Le recueil s’ouvre sur la nouvelle intitulée « Dialectique », qui met en scène une mère et sa fille sur une plage aux États-Unis. La mère déclare qu’elle aimerait être en bons termes avec tous les animaux au moment où elle mange une cuisse de poulet rôti. S’ensuit le procès de cette dernière par sa fille qui ne lui pardonne pas d’avoir quitté son père, comme elle ne lui pardonne pas non plus d’avoir acheté cette cuisse de poulet produite dans une usine d’abattage. La juxtaposition des deux reproches adressés à la mère illustre la manière Zadie Smith pour illustrer un point de vue. D’une redoutable efficacité, la nouvelle met à nu le choc des valeurs entre la mère et sa fille, et brosse le portrait d’une société à laquelle refuse d’adhérer cette dernière. Le meilleur du recueil repose d’ailleurs sur le regard que porte Zadie Smith sur la société américaine (nombre de références ancrent les textes dans les dernières années que nous venons de vivre). Le texte qui suit, « L’éducation sentimentale », joue sur deux époques : celle où les protagonistes sont au collège et se livrent à diverses expériences, et celle où ils se retrouvent parents et doivent à leur tour élever leurs enfants. Aux défis qui se posent à eux, s’ajoute ici celui de la différence raciale lorsqu’on se trouve à être les seuls Noirs sur un campus américain. Même si cette nouvelle est un peu plus laborieuse, elle expose un univers plus cru, ce que viennent parfois souligner des métaphores fortes et inusitées.
Les tout inclus n’échappent pas à l’ironie mordante de Zadie Smith qui illustre à quel point on parvient à extirper le sens même de l’existence en promettant le paradis à tous venants. On soupçonne l’auteure d’avoir écrit cette nouvelle au retour d’une semaine de vacances dans l’un de ces endroits idylliques. Dans d’autres nouvelles, le lecteur fera la rencontre de deux sœurs, dont l’une a été membre des Black Panthers, d’un itinérant qui emprunte l’apparence physique d’Abraham Lincoln, d’une enseignante et d’un enfant bègue qui a honte de ses parents marionnettistes, d’un peintre autrichien qui vit reclus dans une forêt en Hongrie, de vieux punks et de leurs humeurs changeantes au gré des saisons. Une incroyable galerie de personnages se retrouve en ces pages, protagonistes et témoins d’une société en déliquescence, tantôt aux États-Unis, tantôt en Angleterre.

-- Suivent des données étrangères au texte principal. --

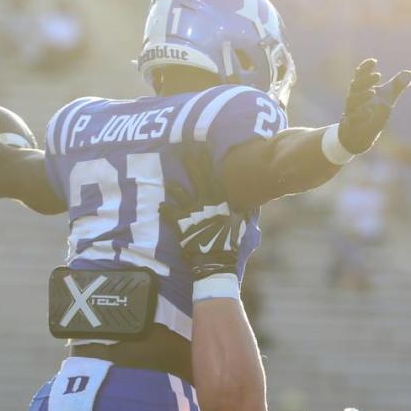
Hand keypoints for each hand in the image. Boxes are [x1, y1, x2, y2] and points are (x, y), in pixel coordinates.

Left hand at [159, 149, 244, 279]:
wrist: (218, 263)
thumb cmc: (231, 244)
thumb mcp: (241, 224)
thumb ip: (244, 210)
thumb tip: (250, 202)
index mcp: (221, 202)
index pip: (214, 176)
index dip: (207, 162)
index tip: (202, 147)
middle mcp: (207, 204)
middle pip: (197, 179)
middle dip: (191, 164)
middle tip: (183, 149)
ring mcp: (194, 214)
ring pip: (182, 195)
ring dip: (174, 188)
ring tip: (167, 181)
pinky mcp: (183, 226)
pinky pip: (171, 216)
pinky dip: (165, 211)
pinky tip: (159, 206)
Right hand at [336, 59, 410, 154]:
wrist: (360, 136)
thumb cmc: (372, 112)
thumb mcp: (386, 98)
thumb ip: (396, 86)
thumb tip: (410, 73)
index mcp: (361, 89)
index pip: (360, 75)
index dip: (365, 67)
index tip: (374, 61)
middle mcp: (354, 99)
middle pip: (355, 86)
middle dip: (365, 80)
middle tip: (378, 76)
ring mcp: (351, 112)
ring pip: (352, 101)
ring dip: (362, 95)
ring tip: (373, 92)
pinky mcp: (350, 126)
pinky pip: (352, 119)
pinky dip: (360, 116)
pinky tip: (370, 113)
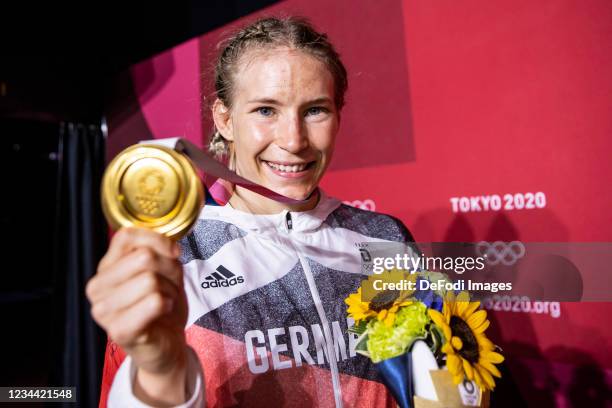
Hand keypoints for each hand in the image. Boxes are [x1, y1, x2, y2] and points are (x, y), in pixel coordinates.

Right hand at [86, 227, 188, 403]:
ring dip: (169, 290)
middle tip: (169, 286)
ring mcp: (104, 310)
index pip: (126, 235)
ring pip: (150, 279)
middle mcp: (97, 287)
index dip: (157, 239)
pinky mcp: (118, 330)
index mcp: (105, 268)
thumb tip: (169, 246)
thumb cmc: (161, 305)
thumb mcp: (163, 270)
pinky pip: (154, 302)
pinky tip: (163, 312)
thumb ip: (160, 251)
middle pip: (143, 257)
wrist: (166, 345)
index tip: (173, 253)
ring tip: (165, 301)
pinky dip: (168, 304)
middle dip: (168, 270)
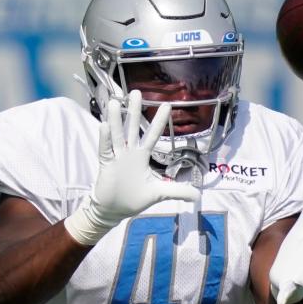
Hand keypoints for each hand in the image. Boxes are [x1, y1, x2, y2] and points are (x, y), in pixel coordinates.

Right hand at [64, 90, 199, 244]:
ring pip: (117, 135)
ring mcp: (116, 158)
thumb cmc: (133, 199)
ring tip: (114, 102)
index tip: (167, 104)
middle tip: (136, 92)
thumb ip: (177, 191)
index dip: (159, 121)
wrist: (113, 211)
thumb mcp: (159, 193)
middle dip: (134, 111)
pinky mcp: (105, 166)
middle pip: (132, 128)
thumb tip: (198, 196)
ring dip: (116, 120)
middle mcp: (129, 153)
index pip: (152, 135)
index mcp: (142, 156)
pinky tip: (104, 125)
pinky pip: (104, 150)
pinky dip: (104, 139)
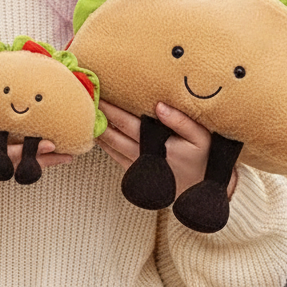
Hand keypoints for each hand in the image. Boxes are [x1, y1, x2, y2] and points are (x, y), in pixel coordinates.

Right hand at [0, 102, 72, 220]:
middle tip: (69, 154)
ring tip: (51, 152)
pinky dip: (12, 165)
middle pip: (15, 168)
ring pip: (7, 172)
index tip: (53, 144)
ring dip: (28, 162)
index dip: (31, 150)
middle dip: (42, 161)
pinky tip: (19, 156)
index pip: (7, 157)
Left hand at [97, 100, 237, 198]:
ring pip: (110, 146)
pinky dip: (103, 144)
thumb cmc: (203, 160)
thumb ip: (181, 121)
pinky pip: (114, 157)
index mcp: (156, 144)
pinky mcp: (135, 174)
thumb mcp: (201, 139)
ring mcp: (137, 166)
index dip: (110, 108)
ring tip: (83, 113)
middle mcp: (142, 156)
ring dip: (96, 130)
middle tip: (83, 98)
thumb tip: (158, 105)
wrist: (202, 193)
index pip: (126, 123)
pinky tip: (96, 132)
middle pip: (112, 133)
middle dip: (97, 115)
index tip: (99, 93)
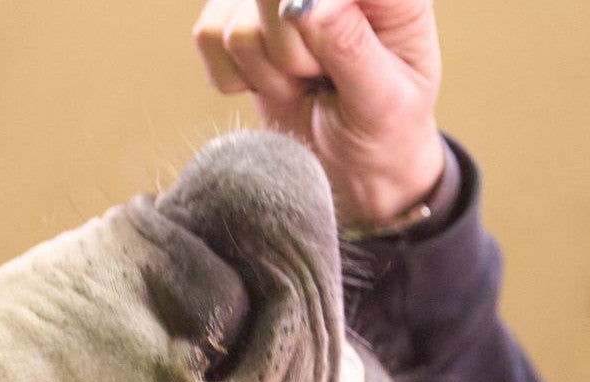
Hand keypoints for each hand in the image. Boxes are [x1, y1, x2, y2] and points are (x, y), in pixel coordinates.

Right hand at [193, 0, 445, 228]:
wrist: (351, 160)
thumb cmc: (382, 126)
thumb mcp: (382, 96)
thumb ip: (350, 45)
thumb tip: (304, 3)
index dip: (308, 14)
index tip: (319, 63)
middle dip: (287, 52)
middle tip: (318, 76)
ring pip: (235, 25)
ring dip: (265, 73)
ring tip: (302, 85)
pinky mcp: (235, 18)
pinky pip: (207, 35)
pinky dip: (233, 77)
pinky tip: (269, 81)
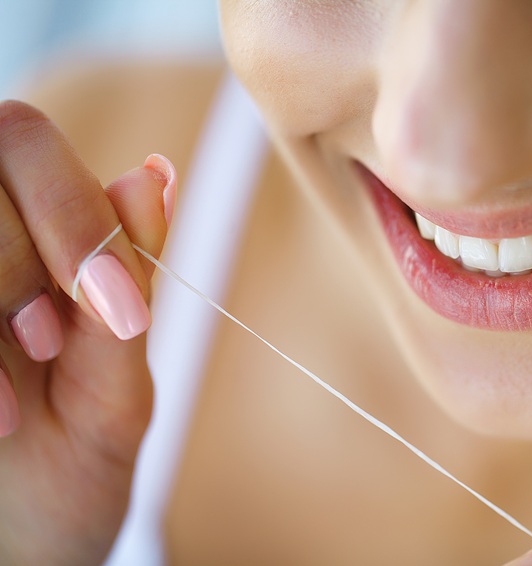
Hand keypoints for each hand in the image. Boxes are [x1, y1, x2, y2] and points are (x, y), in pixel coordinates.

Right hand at [0, 101, 173, 563]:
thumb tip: (150, 176)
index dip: (67, 211)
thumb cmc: (68, 477)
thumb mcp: (113, 395)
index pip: (27, 143)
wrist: (12, 555)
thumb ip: (129, 287)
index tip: (105, 303)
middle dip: (18, 259)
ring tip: (9, 407)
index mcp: (39, 238)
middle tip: (47, 343)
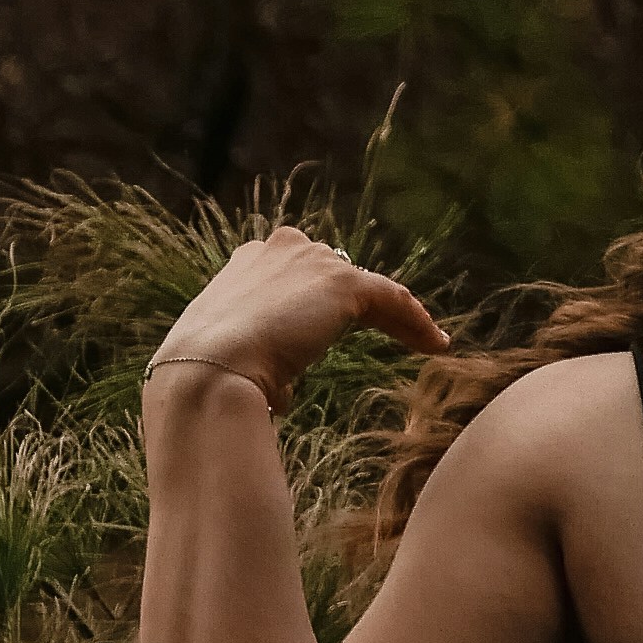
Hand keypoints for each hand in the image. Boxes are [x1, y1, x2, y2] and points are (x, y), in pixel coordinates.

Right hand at [145, 225, 446, 408]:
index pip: (295, 273)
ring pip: (367, 288)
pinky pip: (392, 298)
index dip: (318, 300)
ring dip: (395, 317)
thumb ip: (257, 364)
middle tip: (382, 331)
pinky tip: (435, 346)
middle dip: (355, 304)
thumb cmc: (207, 380)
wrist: (207, 373)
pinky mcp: (341, 283)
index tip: (331, 326)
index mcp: (246, 264)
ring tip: (421, 342)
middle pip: (334, 273)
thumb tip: (278, 392)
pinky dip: (416, 322)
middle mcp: (278, 250)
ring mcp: (310, 262)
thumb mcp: (227, 364)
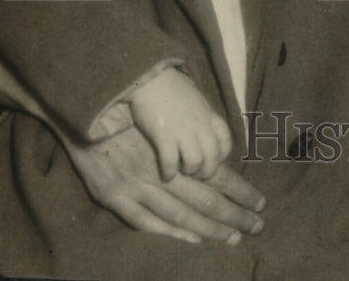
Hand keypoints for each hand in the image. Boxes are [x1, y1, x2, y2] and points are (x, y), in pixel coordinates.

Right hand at [63, 125, 264, 244]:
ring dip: (209, 229)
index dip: (240, 190)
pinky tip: (192, 240)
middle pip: (206, 198)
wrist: (88, 107)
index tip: (260, 203)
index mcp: (179, 147)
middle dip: (234, 214)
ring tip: (233, 238)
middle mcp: (163, 168)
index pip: (218, 174)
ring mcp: (139, 185)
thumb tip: (219, 156)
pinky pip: (147, 221)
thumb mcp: (167, 118)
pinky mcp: (115, 195)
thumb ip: (190, 139)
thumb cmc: (133, 110)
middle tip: (257, 226)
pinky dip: (172, 233)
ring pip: (182, 213)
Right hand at [129, 67, 231, 179]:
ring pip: (195, 162)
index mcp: (210, 116)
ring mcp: (183, 130)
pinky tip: (166, 174)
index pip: (226, 141)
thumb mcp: (197, 101)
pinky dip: (170, 172)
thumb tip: (203, 130)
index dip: (222, 156)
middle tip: (196, 175)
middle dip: (207, 171)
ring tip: (181, 171)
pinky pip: (171, 161)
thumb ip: (202, 117)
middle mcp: (201, 125)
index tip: (213, 161)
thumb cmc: (173, 89)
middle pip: (213, 156)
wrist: (153, 79)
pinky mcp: (164, 134)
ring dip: (189, 171)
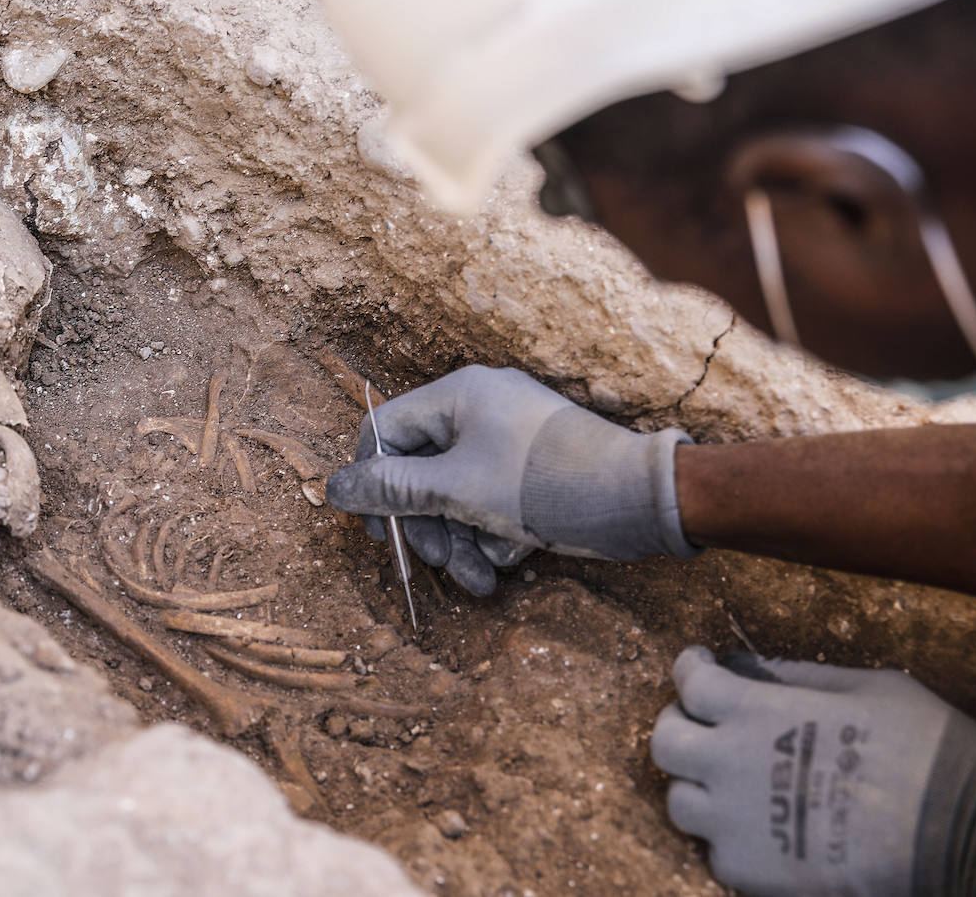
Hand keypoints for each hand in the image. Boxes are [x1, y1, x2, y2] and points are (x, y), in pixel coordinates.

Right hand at [325, 365, 698, 594]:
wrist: (641, 500)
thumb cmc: (545, 483)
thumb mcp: (456, 490)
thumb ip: (392, 489)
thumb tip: (334, 488)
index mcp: (458, 395)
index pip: (387, 430)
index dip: (372, 481)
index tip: (376, 529)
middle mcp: (481, 409)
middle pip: (422, 471)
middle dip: (428, 526)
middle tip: (437, 563)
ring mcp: (509, 441)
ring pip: (457, 496)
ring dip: (460, 543)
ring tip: (479, 580)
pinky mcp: (533, 473)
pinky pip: (492, 504)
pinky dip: (493, 536)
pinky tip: (508, 563)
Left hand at [652, 646, 975, 895]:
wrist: (962, 834)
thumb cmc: (924, 750)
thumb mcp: (867, 687)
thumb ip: (797, 677)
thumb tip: (751, 668)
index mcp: (755, 711)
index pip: (690, 681)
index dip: (690, 666)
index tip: (699, 663)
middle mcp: (730, 764)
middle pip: (665, 742)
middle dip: (679, 725)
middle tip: (702, 722)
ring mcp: (736, 823)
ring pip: (681, 802)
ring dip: (700, 786)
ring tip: (730, 782)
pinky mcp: (752, 872)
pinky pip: (716, 852)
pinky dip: (730, 839)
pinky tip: (759, 828)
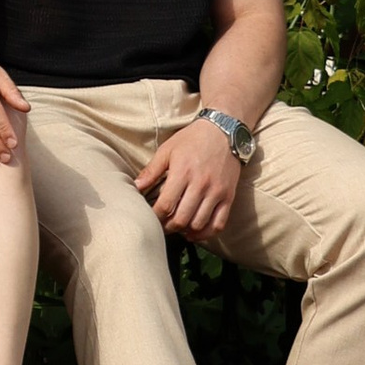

L’humour n’est pas en reste dans ce recueil. La nouvelle judicieusement intitulée « Journées portes ouvertes à l’école : histoire d’une épiphanie », Zadie Smith décortique les directives données à des étudiants dans le cadre d’un travail portant sur les différentes techniques de narration. Un véritable morceau d’anthologie.
Enfin, quelques textes délaissent le réalisme pour offrir une incursion dans l’univers de la science-fiction et de la réalité virtuelle. Il s’agit, à notre avis, des textes les moins réussis, et l’éditeur aurait eu avantage à suggérer à l’auteure de les retirer. Zadie Smith donne le meilleur d’elle-même lorsqu’elle s’attaque à des sujets qui ont une véritable portée sociale, comme dans cette nouvelle coup-de-poing intitulée « Déconstruire l’affaire Keslo Cochrane », où un Noir originaire d’Antigua se blesse au pouce après avoir tenté d’ouvrir la fenêtre de sa misérable chambre dans le quartier Portobello, à Londres. Après s’être rendu à l’hôpital pour faire changer son pansement, il croise une bande d’ivrognes qui, pour se divertir le samedi soir, ne trouvent rien de mieux à faire que de défoncer le premier venu. Bien entendu, leur plaisir en est accru si ce dernier est noir.
Grand Union nous offre un large éventail du talent de Zadie Smith qui ne nous aurait paru nullement amoindri s’il avait été mieux balisé à l’intérieur de cet ouvrage. Pour les lecteurs qui ne connaissent pas l’auteure, la démonstration n’en est pas moins probante.